> Exercise instructions:
A stretch of the entries below is to be set down exactly, running from the line with "management systems, blogging software, and" through the line with "to a Domain Name System (DNS) server.", both included, and no other line.

··· Extracted entries

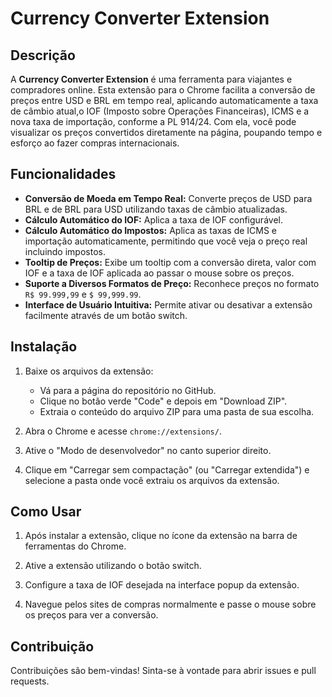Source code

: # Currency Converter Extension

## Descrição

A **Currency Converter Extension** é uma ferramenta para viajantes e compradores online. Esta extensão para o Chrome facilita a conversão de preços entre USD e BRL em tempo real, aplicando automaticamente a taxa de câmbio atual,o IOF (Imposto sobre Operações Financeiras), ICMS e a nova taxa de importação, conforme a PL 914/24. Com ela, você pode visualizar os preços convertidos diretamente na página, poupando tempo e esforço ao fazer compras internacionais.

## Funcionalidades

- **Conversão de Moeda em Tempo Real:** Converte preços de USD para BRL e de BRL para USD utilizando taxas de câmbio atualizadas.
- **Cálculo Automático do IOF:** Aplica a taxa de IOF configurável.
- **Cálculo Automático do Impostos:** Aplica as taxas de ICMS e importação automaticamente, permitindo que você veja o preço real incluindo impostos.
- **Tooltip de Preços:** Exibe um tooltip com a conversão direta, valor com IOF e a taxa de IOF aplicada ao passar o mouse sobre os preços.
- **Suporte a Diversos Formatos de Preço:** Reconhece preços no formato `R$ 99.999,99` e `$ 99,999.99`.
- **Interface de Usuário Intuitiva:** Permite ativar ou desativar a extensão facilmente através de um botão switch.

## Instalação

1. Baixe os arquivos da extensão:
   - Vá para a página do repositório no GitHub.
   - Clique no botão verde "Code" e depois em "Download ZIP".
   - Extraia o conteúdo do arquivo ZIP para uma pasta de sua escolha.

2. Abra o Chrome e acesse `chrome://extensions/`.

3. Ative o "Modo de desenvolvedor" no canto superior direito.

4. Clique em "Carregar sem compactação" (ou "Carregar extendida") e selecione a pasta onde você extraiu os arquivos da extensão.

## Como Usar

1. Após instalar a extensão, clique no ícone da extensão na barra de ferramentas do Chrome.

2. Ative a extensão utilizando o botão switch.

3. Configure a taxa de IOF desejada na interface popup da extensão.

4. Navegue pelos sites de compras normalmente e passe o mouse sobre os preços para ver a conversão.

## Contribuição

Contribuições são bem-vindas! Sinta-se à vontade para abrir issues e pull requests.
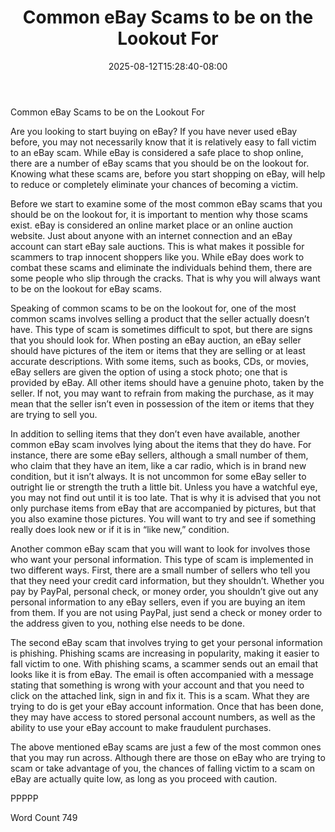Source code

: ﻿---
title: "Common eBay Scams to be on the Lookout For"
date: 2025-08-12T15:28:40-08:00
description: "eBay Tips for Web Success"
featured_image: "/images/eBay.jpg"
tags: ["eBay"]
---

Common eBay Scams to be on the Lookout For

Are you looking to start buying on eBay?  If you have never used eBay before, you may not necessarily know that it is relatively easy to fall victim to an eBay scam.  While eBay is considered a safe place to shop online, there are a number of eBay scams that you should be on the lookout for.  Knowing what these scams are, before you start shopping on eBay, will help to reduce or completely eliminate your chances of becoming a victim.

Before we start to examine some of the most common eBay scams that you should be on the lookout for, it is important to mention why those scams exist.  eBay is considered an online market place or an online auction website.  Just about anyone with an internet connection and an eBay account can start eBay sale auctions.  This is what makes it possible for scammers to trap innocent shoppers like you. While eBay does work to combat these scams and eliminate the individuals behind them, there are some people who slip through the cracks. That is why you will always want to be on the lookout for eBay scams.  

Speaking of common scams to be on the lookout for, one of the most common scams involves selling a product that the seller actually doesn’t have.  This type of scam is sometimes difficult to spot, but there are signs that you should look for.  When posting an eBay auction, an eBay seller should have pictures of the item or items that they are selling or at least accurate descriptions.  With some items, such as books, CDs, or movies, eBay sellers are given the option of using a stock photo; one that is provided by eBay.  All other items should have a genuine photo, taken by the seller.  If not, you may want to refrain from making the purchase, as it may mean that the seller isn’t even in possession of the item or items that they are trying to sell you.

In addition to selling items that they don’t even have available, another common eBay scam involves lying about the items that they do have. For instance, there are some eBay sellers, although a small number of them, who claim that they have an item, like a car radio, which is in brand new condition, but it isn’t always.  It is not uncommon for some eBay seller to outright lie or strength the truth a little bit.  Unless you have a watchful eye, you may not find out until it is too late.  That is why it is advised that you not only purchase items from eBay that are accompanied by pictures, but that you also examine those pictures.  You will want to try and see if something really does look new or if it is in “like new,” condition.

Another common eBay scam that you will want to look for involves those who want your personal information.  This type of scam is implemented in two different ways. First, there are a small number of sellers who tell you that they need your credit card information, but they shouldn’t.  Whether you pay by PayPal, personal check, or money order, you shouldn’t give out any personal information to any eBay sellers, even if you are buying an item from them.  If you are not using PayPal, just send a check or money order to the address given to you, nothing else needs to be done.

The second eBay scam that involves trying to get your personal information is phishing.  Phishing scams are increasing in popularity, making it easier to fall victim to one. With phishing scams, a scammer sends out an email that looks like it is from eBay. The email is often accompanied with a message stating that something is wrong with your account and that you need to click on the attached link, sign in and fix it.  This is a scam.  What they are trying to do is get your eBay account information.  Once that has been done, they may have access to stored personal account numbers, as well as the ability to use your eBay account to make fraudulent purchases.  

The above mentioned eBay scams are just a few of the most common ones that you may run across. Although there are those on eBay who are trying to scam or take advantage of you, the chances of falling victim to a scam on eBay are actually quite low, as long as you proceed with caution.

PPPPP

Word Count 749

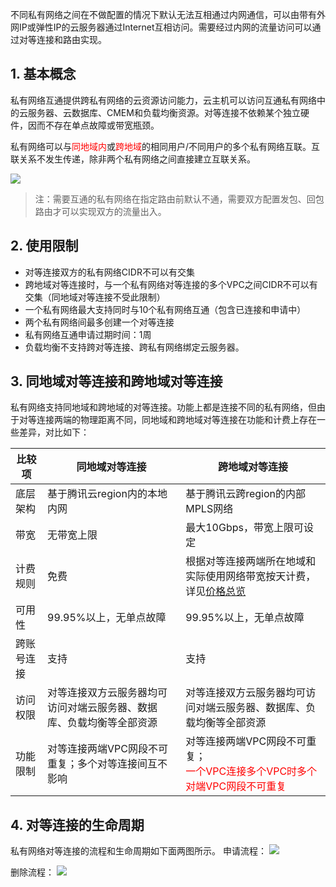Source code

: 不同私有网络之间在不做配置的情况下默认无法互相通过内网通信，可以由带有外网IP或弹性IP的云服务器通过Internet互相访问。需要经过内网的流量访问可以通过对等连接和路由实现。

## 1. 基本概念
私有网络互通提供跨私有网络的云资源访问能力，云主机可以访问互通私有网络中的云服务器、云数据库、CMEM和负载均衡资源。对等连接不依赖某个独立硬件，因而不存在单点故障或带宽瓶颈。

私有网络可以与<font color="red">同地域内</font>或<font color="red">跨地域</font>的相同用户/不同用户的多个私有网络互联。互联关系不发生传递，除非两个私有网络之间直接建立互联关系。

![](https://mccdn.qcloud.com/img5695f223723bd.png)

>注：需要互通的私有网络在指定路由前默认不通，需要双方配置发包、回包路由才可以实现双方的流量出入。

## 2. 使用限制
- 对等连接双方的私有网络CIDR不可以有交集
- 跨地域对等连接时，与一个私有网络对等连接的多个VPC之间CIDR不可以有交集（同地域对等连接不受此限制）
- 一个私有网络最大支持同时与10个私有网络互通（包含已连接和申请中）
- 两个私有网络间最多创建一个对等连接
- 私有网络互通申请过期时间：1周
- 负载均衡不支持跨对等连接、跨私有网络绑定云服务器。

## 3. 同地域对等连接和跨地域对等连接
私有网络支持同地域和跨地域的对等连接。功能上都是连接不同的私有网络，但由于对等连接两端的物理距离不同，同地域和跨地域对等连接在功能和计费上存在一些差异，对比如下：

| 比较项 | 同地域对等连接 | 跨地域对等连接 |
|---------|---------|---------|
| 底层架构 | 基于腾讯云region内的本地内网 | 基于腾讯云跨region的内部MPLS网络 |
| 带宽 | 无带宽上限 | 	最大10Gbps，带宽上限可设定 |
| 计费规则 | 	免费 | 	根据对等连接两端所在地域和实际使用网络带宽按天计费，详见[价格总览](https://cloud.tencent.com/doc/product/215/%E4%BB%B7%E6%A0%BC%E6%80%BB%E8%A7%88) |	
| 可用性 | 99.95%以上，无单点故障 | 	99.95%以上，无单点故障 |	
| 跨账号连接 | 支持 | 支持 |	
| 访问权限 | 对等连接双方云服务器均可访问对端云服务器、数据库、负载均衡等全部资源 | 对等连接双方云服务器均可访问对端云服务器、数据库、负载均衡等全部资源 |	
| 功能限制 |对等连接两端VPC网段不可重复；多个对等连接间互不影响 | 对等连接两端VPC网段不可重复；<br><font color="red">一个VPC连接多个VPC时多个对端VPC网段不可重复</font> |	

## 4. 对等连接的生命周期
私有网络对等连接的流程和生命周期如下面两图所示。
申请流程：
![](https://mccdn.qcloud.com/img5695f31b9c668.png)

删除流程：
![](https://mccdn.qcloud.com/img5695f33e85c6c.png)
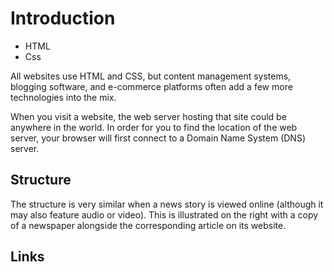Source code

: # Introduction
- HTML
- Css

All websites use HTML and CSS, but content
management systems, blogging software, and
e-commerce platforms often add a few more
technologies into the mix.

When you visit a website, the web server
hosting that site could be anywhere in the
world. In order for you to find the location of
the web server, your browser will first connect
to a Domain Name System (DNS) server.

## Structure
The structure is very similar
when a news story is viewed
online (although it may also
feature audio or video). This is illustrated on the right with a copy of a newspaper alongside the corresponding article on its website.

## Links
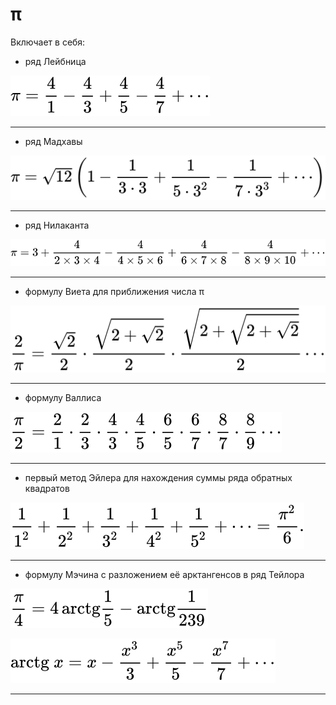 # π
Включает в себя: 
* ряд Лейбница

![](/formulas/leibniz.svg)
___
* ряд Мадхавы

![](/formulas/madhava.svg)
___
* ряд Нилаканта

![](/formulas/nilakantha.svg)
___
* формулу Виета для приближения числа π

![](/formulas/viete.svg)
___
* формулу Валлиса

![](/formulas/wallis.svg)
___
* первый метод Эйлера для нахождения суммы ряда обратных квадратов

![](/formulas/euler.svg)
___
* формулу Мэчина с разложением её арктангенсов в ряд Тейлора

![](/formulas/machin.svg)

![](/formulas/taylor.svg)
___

······

> Solved problem:
management systems, blogging software, and
e-commerce platforms often add a few more
technologies into the mix.

When you visit a website, the web server
hosting that site could be anywhere in the
world. In order for you to find the location of
the web server, your browser will first connect
to a Domain Name System (DNS) server.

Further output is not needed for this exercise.